# Is Cyclo "Break Away" Lube Good?



## ManuK (Oct 24, 2008)

I was finding it quite difficult to find a silicone spray in my area.So decided to take a long walk(3-4 Km) and visit each and every hardware shop(in the region where u find most of the major hardware shops in the city).After going to numerous shops, and finding only WD-40,(with most of them hearing the name for the first time!!), I finally stumbled upon a small shop which had a Cyclo Break Away lube.
(http://www.cyclo.com/lubricants.asp) 

It apparently has no "Silicone".

Is it good for lubing the cube? Has anyone tried it?
He says it is imported from US. I shall probably ask him to import the silicone spray from there (alongwith a lot of his other components,so price won't be too steep),but its going to take time.

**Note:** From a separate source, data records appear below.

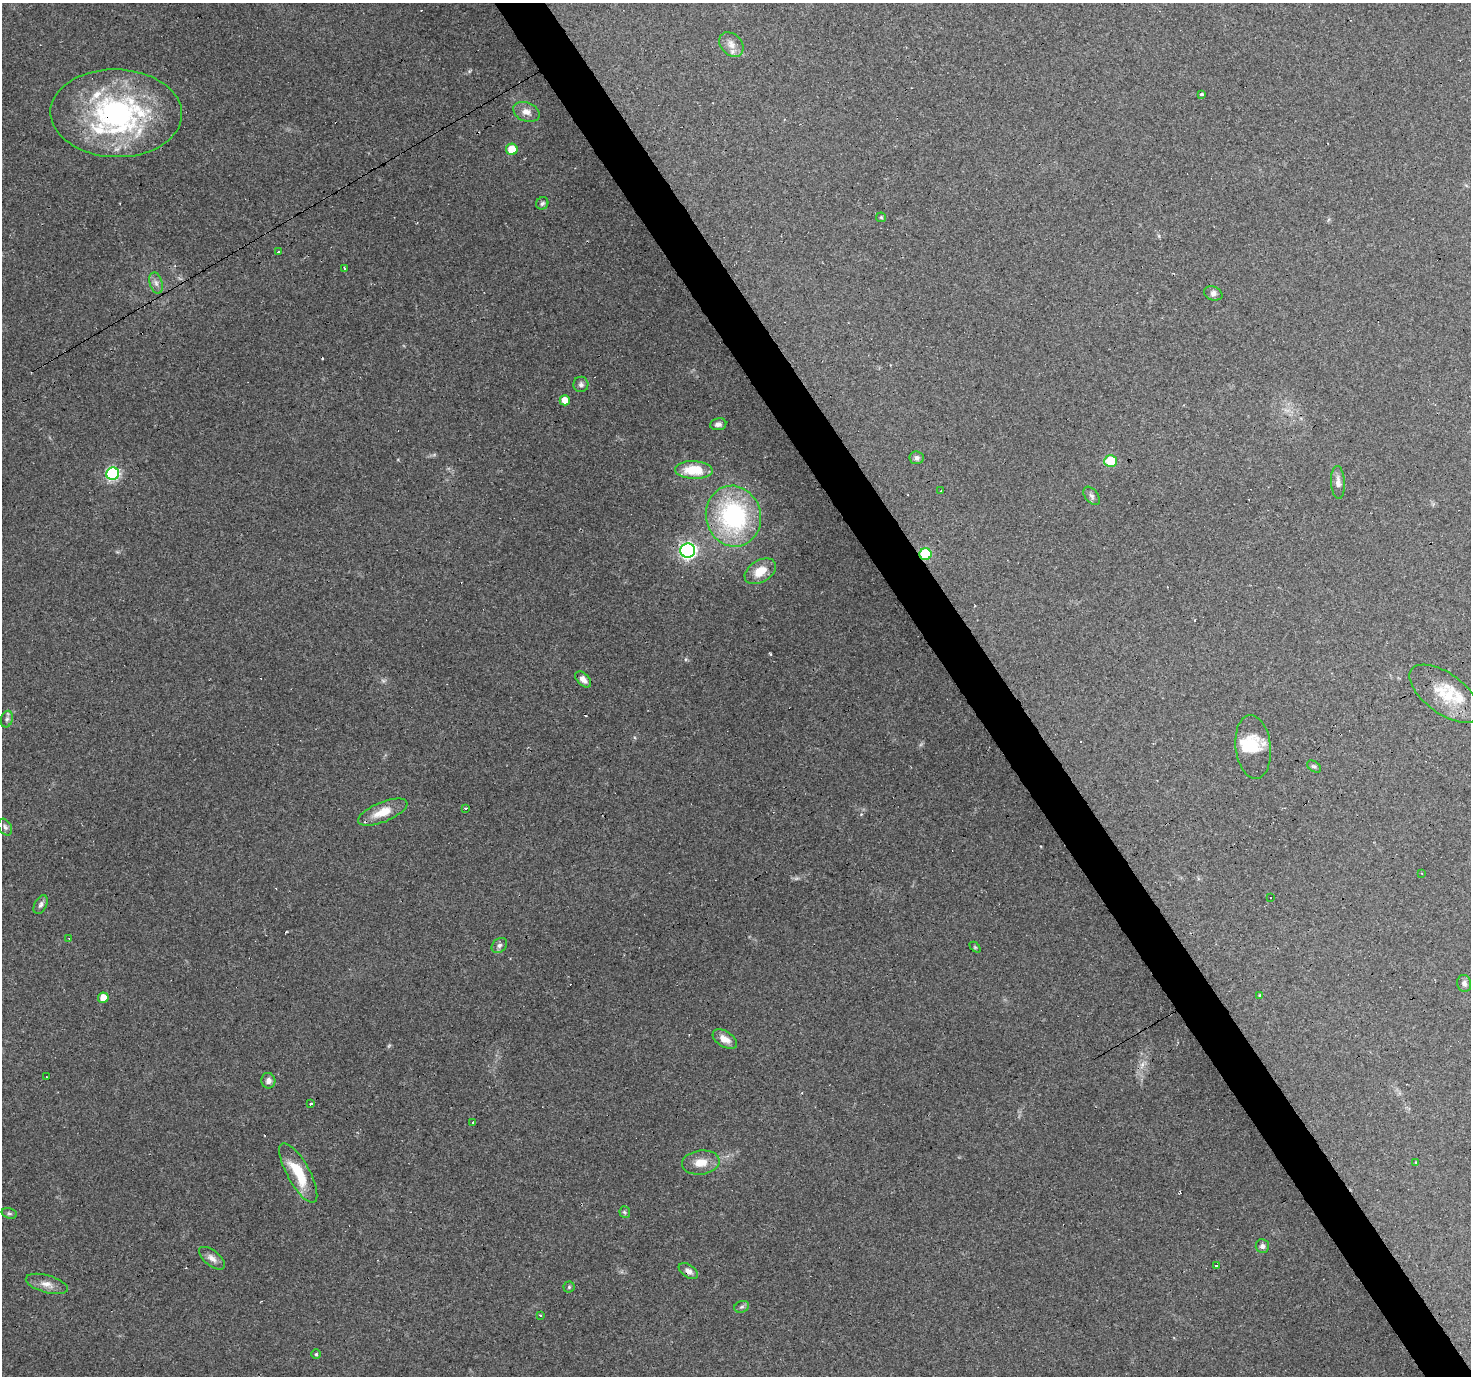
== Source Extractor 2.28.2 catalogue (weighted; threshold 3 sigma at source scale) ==
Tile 6 of 4 x 4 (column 2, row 2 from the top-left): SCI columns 1469-2937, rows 2923-4296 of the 5874 x 5782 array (HDU 1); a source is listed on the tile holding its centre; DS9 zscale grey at full resolution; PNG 1473 x 1378 px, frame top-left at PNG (2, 3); each listed source drawn as its Kron ellipse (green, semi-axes under 4 px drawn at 4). Shown black and unused: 3% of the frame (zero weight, under 3 of 4 exposures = <1% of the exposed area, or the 3 px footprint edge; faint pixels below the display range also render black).
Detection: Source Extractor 2.28.2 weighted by HDU 2 'WHT'; one run over the whole footprint, this tile lists its part. Background 0.256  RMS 0.0082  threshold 0.0369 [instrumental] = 3 sigma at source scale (4.5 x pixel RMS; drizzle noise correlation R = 1.50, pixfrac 1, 0.0396/0.0396 arcsec/px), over >= 5 px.
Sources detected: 77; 1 too faint to see at this stretch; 1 inside a brighter object's white glare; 9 cosmic-ray / hot-pixel residue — neither listed nor drawn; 5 inside a brighter listed object's ellipse — not listed separately; the other 61 listed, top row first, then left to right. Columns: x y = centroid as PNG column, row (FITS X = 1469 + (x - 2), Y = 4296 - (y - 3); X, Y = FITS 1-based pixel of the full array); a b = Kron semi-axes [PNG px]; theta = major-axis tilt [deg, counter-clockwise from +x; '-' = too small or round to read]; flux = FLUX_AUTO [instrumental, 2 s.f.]
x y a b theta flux
731 45 14 10 -47 6.8
1201 94 3 3 - 11
526 112 14 9 -23 6.7
116 113 66 44 -1 180
512 149 6 5 - 18
542 203 6 6 - 1.8
881 217 5 5 - 1
278 252 3 3 - 1.8
344 268 3 3 - 1.2
156 283 11 6 -74 3.6
1213 293 9 7 -18 3
581 384 8 7 - 2.6
565 400 5 5 - 10
718 424 8 6 8 3.2
917 458 7 6 - 2.3
1111 461 6 6 - 29
694 470 19 9 -3 26
113 474 6 6 - 120
1338 482 16 7 -86 4.6
941 491 3 2 - 1.1
1092 496 10 6 -52 2.5
733 516 30 27 -75 110
688 550 7 7 - 230
926 554 6 6 - 60
760 571 17 11 32 14
583 679 9 6 -46 4.5
1445 694 41 20 -36 30
7 719 8 6 73 2.2
1253 747 32 17 -84 23
1314 767 7 5 -34 1.5
465 808 3 3 - 1.6
383 812 26 10 22 16
5 827 9 6 -62 2.4
1421 873 3 2 - 1.3
1270 898 3 2 - 0.86
41 905 10 6 63 2.6
69 938 3 2 - 0.61
499 945 8 6 44 2.7
975 947 6 4 -45 0.97
1464 983 8 7 - 3
1260 995 4 3 - 0.79
103 998 5 5 - 10
725 1039 13 7 -33 7.6
46 1077 2 2 - 0.59
268 1081 8 7 - 3.5
310 1104 3 3 - 6.9
473 1122 3 3 - 1.8
701 1162 19 12 6 12
1416 1162 4 3 - 0.68
298 1173 33 11 -61 29
625 1212 6 5 - 1.4
9 1213 8 5 -16 1.6
1262 1246 7 6 - 2.8
212 1258 15 7 -39 5.2
1216 1265 3 3 - 13
688 1271 11 6 -35 4.1
47 1284 21 8 -16 7.6
569 1287 5 5 - 1.3
742 1307 7 5 20 1.7
540 1315 3 3 - 1.5
316 1354 4 4 - 1
Overlapping masked pixels (flux is a lower limit): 3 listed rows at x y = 116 113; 926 554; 688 1271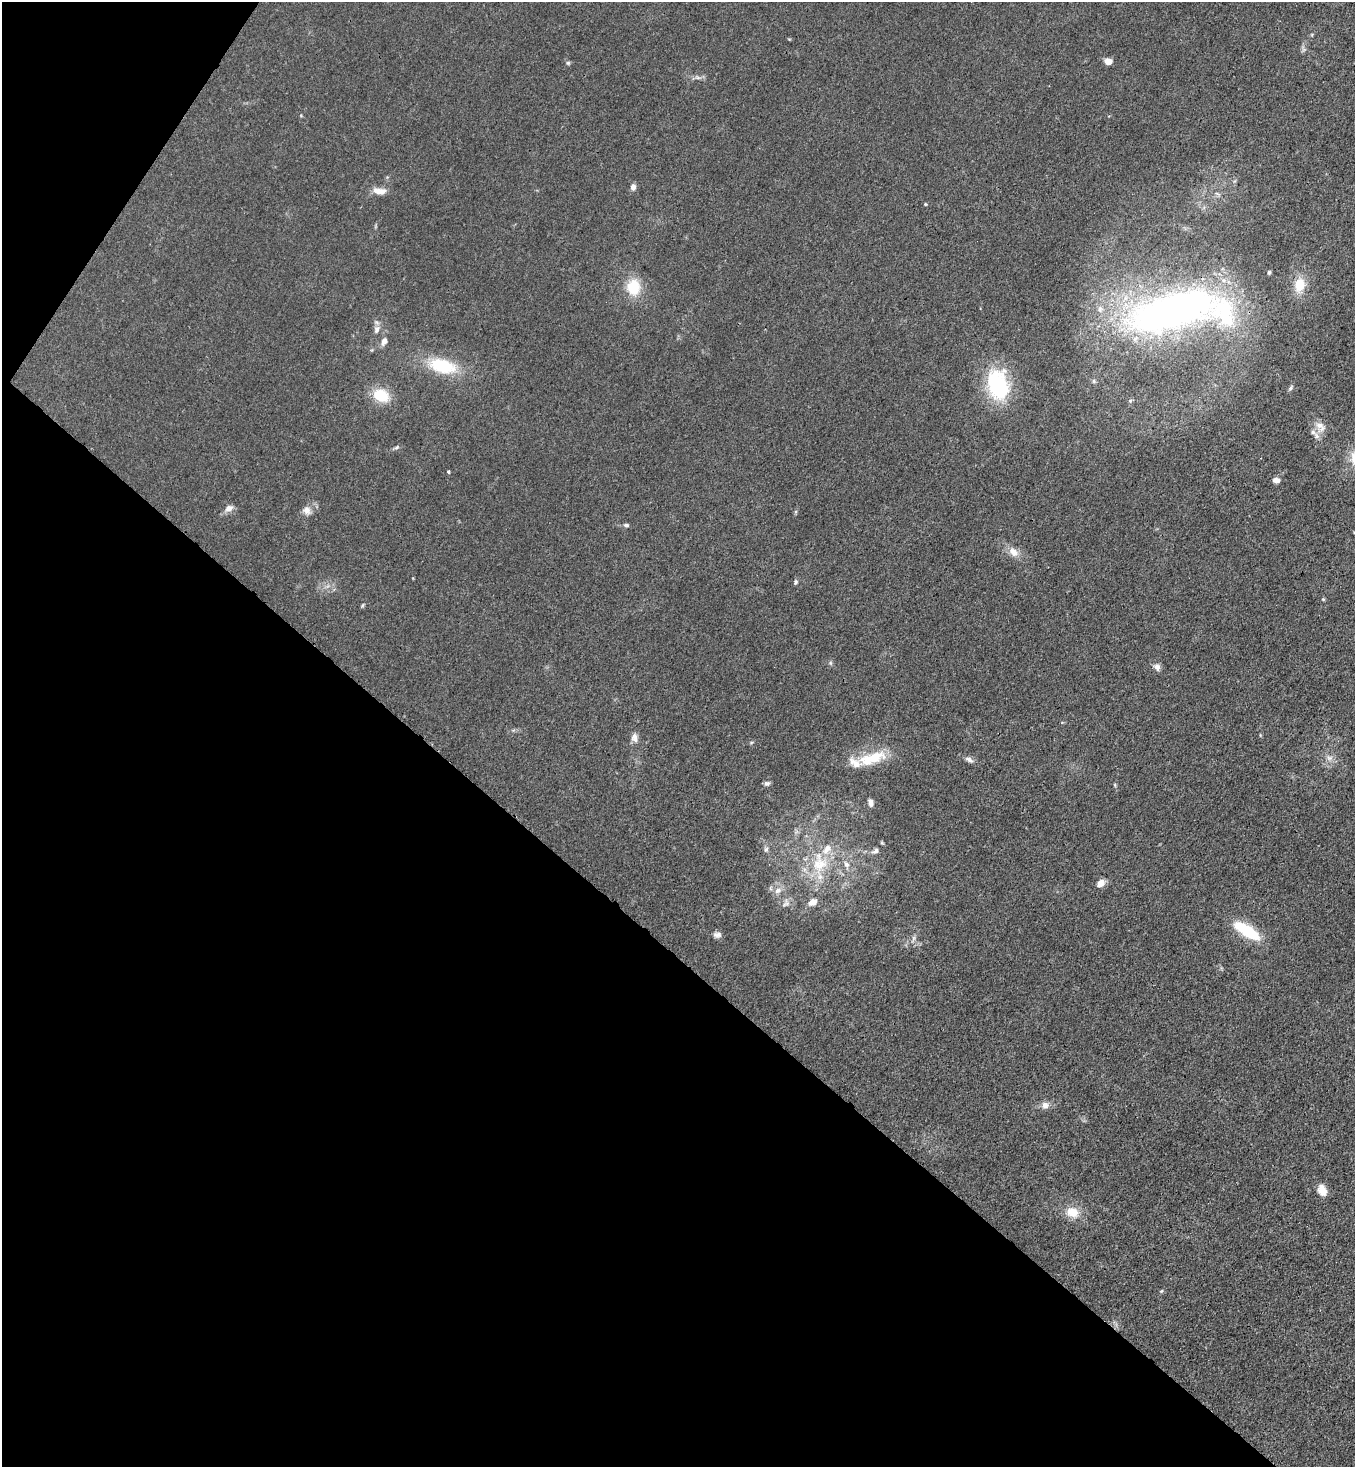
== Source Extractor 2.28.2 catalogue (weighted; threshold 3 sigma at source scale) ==
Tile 9 of 4 x 4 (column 1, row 3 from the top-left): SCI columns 372-1724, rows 1529-2993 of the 6008 x 5986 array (HDU 1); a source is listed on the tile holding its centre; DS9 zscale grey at full resolution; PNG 1357 x 1469 px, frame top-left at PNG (2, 2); no overlay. Shown black and unused: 37% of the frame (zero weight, under 3 of 4 exposures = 7% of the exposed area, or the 3 px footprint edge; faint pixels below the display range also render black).
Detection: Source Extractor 2.28.2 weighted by HDU 2 'WHT'; one run over the whole footprint, this tile lists its part. Background 0.0188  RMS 0.0028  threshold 0.0125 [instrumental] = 3 sigma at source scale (4.5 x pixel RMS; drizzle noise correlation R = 1.50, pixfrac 1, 0.05/0.05 arcsec/px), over >= 5 px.
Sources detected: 58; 1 inside a brighter object's white glare — not listed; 4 inside a brighter listed object's ellipse — not listed separately; the other 53 listed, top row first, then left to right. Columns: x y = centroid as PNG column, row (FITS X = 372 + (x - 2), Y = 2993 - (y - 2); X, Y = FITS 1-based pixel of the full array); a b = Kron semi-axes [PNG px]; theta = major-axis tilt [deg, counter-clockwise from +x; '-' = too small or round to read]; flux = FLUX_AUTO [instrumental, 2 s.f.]
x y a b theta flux
1312 35 5 4 - 0.28
1108 61 7 6 - 2.1
568 63 5 5 - 0.39
698 77 9 4 -19 0.66
633 187 7 6 - 1.2
380 191 18 8 -9 2.5
925 204 4 3 - 0.24
1269 272 5 4 - 0.48
1299 285 16 11 81 5.8
633 287 17 15 -88 8
1172 311 78 27 16 160
377 330 12 7 77 1.4
384 341 12 7 66 1.4
442 366 31 15 -14 14
1094 381 6 5 - 0.48
998 385 36 29 -84 20
1290 388 7 5 53 0.56
381 395 18 14 -22 7.7
1130 401 6 5 - 0.44
1320 425 13 8 -14 2
1313 432 7 6 - 0.95
396 447 7 5 33 0.51
449 472 3 3 - 0.51
1276 480 8 6 -6 1.2
229 508 10 7 34 1.6
307 510 11 9 -68 1.6
626 525 8 5 -8 0.58
1013 552 14 10 -39 2.4
795 582 6 5 - 0.52
362 606 7 4 59 0.33
830 663 6 4 -89 0.4
1157 667 9 7 -58 1.4
634 737 13 8 -81 1.5
875 757 29 17 18 8.1
1329 758 9 7 0 1.1
969 760 11 6 -36 1
767 783 8 6 1 0.69
871 803 8 6 -78 1.1
766 849 8 5 73 0.68
875 851 9 6 23 0.95
820 864 23 21 43 11
846 864 9 7 -66 1.3
1101 883 10 7 43 1.8
778 890 11 8 32 1.6
813 902 11 8 32 2.1
786 903 11 9 62 1.5
1247 931 28 9 -33 15
717 935 11 7 0 1.1
914 938 7 4 89 0.63
1045 1105 9 8 - 1.6
1322 1190 14 8 -68 2.9
1072 1212 15 12 -16 4.4
1161 1291 5 5 - 0.32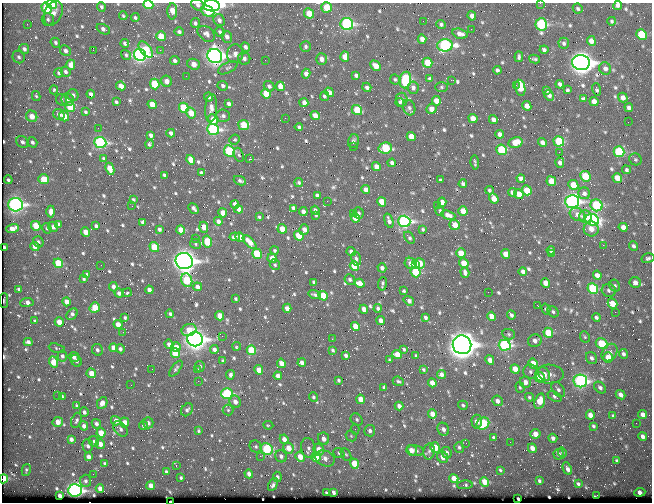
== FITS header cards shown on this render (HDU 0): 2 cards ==
NAXIS1  =                  650 / Width of table row in bytes
NAXIS2  =                  500 / Number of rows in table

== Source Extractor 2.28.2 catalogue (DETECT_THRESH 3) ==
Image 650 x 500 px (HDU 0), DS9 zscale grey, 1 PNG px = 1 image px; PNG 654 x 504 px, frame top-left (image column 1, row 500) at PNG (2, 3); each listed source drawn as its Kron ellipse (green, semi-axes under 4 px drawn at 4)
Background 364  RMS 1.4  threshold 4.2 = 3 sigma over >= 5 px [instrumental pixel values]
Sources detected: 761; of the 761, the 500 brightest by FLUX_AUTO listed and drawn (261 fainter detections omitted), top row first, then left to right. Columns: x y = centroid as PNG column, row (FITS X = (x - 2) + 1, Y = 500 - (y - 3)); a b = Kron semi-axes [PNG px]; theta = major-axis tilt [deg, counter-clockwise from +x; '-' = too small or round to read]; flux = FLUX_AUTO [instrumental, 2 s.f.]
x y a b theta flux
540 3 2 2 - 290
52 5 5 4 - 1200
148 5 5 4 - 4100
198 5 7 5 -32 370
618 5 5 4 - 370
212 6 8 5 -2 29000
101 7 5 4 - 190
327 7 5 5 - 2100
47 8 6 4 -55 4500
578 9 5 4 - 180
172 11 8 5 89 1500
208 11 7 5 -26 2000
53 13 13 8 65 680
309 13 5 4 - 1800
123 16 4 3 - 140
472 16 4 4 - 460
135 18 4 4 - 170
48 19 6 6 - 200
219 20 6 5 - 340
423 21 2 2 - 210
612 21 4 4 - 150
195 23 5 4 - 220
27 24 3 2 - 140
347 24 6 6 - 15000
441 24 5 4 - 230
541 24 6 5 - 9300
103 29 7 4 -25 340
471 29 2 2 - 140
179 32 5 4 - 220
220 32 5 4 - 200
206 34 10 7 -39 430
460 34 7 5 -16 540
642 35 5 5 - 3900
161 36 5 4 - 1500
227 37 6 5 - 330
422 39 4 4 - 500
591 41 5 4 - 730
55 43 5 4 - 210
125 43 4 3 - 240
564 43 6 5 - 220
445 45 8 6 1 18000
245 47 5 4 - 290
305 47 5 5 - 210
24 49 5 4 - 310
93 50 2 2 - 360
146 50 9 5 -51 3700
160 50 2 2 - 610
544 50 4 3 - 240
65 51 6 5 - 360
235 54 9 8 - 540
126 55 5 4 - 170
140 55 6 5 - 28000
215 56 7 7 - 44000
19 57 6 6 - 230
345 57 5 4 - 840
519 57 5 3 - 180
244 58 6 6 - 320
321 59 6 5 - 540
535 59 5 3 - 160
265 60 2 2 - 180
175 61 5 4 - 270
427 63 5 5 - 2500
581 63 9 7 -13 67000
194 64 6 5 - 890
71 65 5 4 - 730
376 66 6 4 -47 800
228 68 10 5 28 230
605 68 6 5 - 400
497 70 4 4 - 280
65 72 5 4 - 240
59 73 5 4 - 200
306 74 5 4 - 540
356 75 4 3 - 240
186 76 2 2 - 200
395 79 5 4 - 150
430 79 4 4 - 220
405 80 8 5 80 9400
451 80 2 2 - 790
166 81 6 5 - 640
155 84 5 5 - 4100
560 84 4 4 - 330
516 85 3 2 - 230
121 86 5 4 - 710
223 86 5 4 - 230
269 86 5 5 - 280
280 86 5 4 - 870
367 87 5 4 - 270
441 87 6 5 - 170
413 88 6 5 - 390
520 88 8 5 -80 2200
597 89 6 3 -73 200
54 90 4 3 - 140
547 90 4 3 - 200
567 90 4 3 - 170
329 92 5 4 - 480
91 94 4 4 - 280
266 94 5 4 - 1900
73 95 6 5 - 320
549 95 5 4 - 370
36 96 5 4 - 140
324 96 5 4 - 180
209 97 4 3 - 240
623 98 5 4 - 530
583 99 4 4 - 190
62 100 6 5 - 180
68 100 6 6 - 240
402 100 7 6 - 260
436 101 4 4 - 810
594 101 4 4 - 630
116 102 3 3 - 150
400 102 4 3 - 140
304 103 4 4 - 1100
152 104 5 4 - 1300
229 104 4 3 - 280
527 106 5 4 - 760
70 107 5 4 - 2700
184 108 5 4 - 3800
211 108 14 6 85 630
409 108 8 6 -72 260
629 108 4 4 - 300
432 109 5 4 - 800
357 110 5 5 - 2400
86 112 3 3 - 200
191 113 6 4 -59 1400
59 114 6 5 - 370
315 115 5 4 - 740
32 116 6 5 - 1000
64 116 5 5 - 1600
223 116 7 6 - 280
285 118 2 2 - 240
473 118 5 4 - 1100
493 119 4 4 - 420
213 120 5 5 - 1400
628 122 2 2 - 280
244 125 5 5 - 2700
299 127 4 3 - 200
98 128 2 2 - 130
213 129 6 5 - 15000
171 133 4 4 - 400
500 134 4 4 - 430
151 135 4 3 - 320
411 137 5 4 - 1000
235 140 5 5 - 140
353 141 7 5 74 270
559 141 5 5 - 5200
22 142 7 5 -36 340
32 142 5 4 - 270
100 142 6 5 - 13000
515 142 7 5 14 1200
542 142 4 4 - 420
149 144 4 4 - 190
353 147 2 2 - 190
385 148 7 5 11 5200
501 150 5 5 - 4900
229 151 6 5 - 7000
559 152 2 2 - 380
619 152 5 5 - 6700
239 155 7 4 -68 170
103 158 3 3 - 140
249 159 3 2 - 2700
635 159 6 5 - 170
191 160 5 4 - 1400
392 163 4 4 - 290
475 163 7 2 -82 150
560 163 5 4 - 340
376 167 4 4 - 710
110 169 6 4 -65 1200
626 170 4 4 - 190
201 173 4 4 - 290
164 175 4 3 - 220
585 176 6 5 - 2900
521 178 4 4 - 400
617 178 5 4 - 1100
44 179 5 5 - 1900
8 180 4 3 - 200
440 180 3 3 - 140
240 181 6 4 -25 250
551 181 5 4 - 1200
299 183 4 4 - 160
463 184 4 3 - 220
573 185 5 4 - 1500
366 190 4 4 - 540
490 190 4 3 - 170
527 190 5 4 - 1800
512 192 4 4 - 290
584 193 6 5 - 300
519 194 5 4 - 1300
317 195 4 3 - 230
494 198 5 4 - 1000
133 199 4 3 - 130
327 201 2 2 - 170
572 201 7 6 - 27000
382 202 5 4 - 1600
442 202 5 4 - 550
235 204 4 4 - 420
15 205 7 7 - 27000
437 205 2 2 - 250
596 205 6 6 - 6700
132 206 2 2 - 170
194 208 6 3 -48 290
293 208 4 4 - 340
239 209 4 4 - 570
315 210 4 3 - 230
440 211 5 4 - 140
463 211 5 4 - 1100
51 212 6 4 -90 660
303 212 4 4 - 410
223 213 4 4 - 930
353 213 2 2 - 190
359 213 6 5 - 200
316 215 4 3 - 150
448 215 7 4 -18 520
577 215 8 6 -30 560
259 217 3 3 - 150
585 217 6 6 - 1100
355 218 5 4 - 1200
592 220 7 6 - 15000
218 221 4 4 - 410
389 221 7 4 -71 370
404 221 6 5 - 21000
142 222 4 3 - 250
59 224 4 3 - 260
455 225 5 4 - 1500
36 226 5 4 - 2200
96 226 4 3 - 260
53 227 5 5 - 390
204 227 5 4 - 1300
623 227 4 4 - 570
47 228 5 4 - 190
13 229 6 4 16 1100
159 229 4 3 - 230
282 229 5 4 - 1100
423 229 3 3 - 190
591 229 7 7 - 670
181 230 4 4 - 1100
304 230 5 4 - 560
86 232 4 4 - 930
299 236 5 4 - 2100
235 237 5 3 - 330
240 237 5 4 - 890
195 238 2 2 - 250
409 238 7 4 -59 210
38 242 6 5 - 220
207 242 6 4 -77 2700
249 242 8 4 -44 1100
195 244 5 4 - 140
603 245 2 2 - 860
35 246 4 4 - 910
633 246 5 4 - 250
4 247 4 3 - 320
154 247 5 4 - 2400
274 250 4 4 - 160
551 250 4 4 - 350
351 252 4 4 - 310
461 253 5 4 - 1800
257 254 5 4 - 3800
506 254 5 4 - 1200
551 254 2 2 - 910
272 258 5 4 - 910
648 258 6 5 - 190
356 259 7 5 -77 240
184 261 9 8 - 56000
58 263 5 4 - 3100
411 263 6 5 - 590
419 263 5 5 - 1800
464 263 5 4 - 1400
101 265 2 2 - 140
275 265 5 5 - 150
415 265 4 3 - 720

So,if the "Break Away" lube is good,i can right away buy it, and not wait for the silicone spray to get shipped.


----------



## Unknown.soul (Oct 24, 2008)

Don't use it because it's not meant to be used on plastic. Cyclo does make silicone spray, ask if he can get that.


----------



## shelley (Oct 24, 2008)

Don't use petroleum/oil based lubes on your cube.


----------



## ManuK (Oct 25, 2008)

Thanks.Will ask him to ship silicone spray then..


----------



## PCwizCube (Oct 25, 2008)

ManuK said:


> Thanks.Will ask him to ship silicone spray then..


Ship it to you? Is that possible? If it is, your shipping fee will be at least $15. It is flammable substance and can explode. They don't allow it on planes...


----------



## Unknown.soul (Oct 25, 2008)

He meant he's asking someone from a hardware store to import silicone spray for him.


----------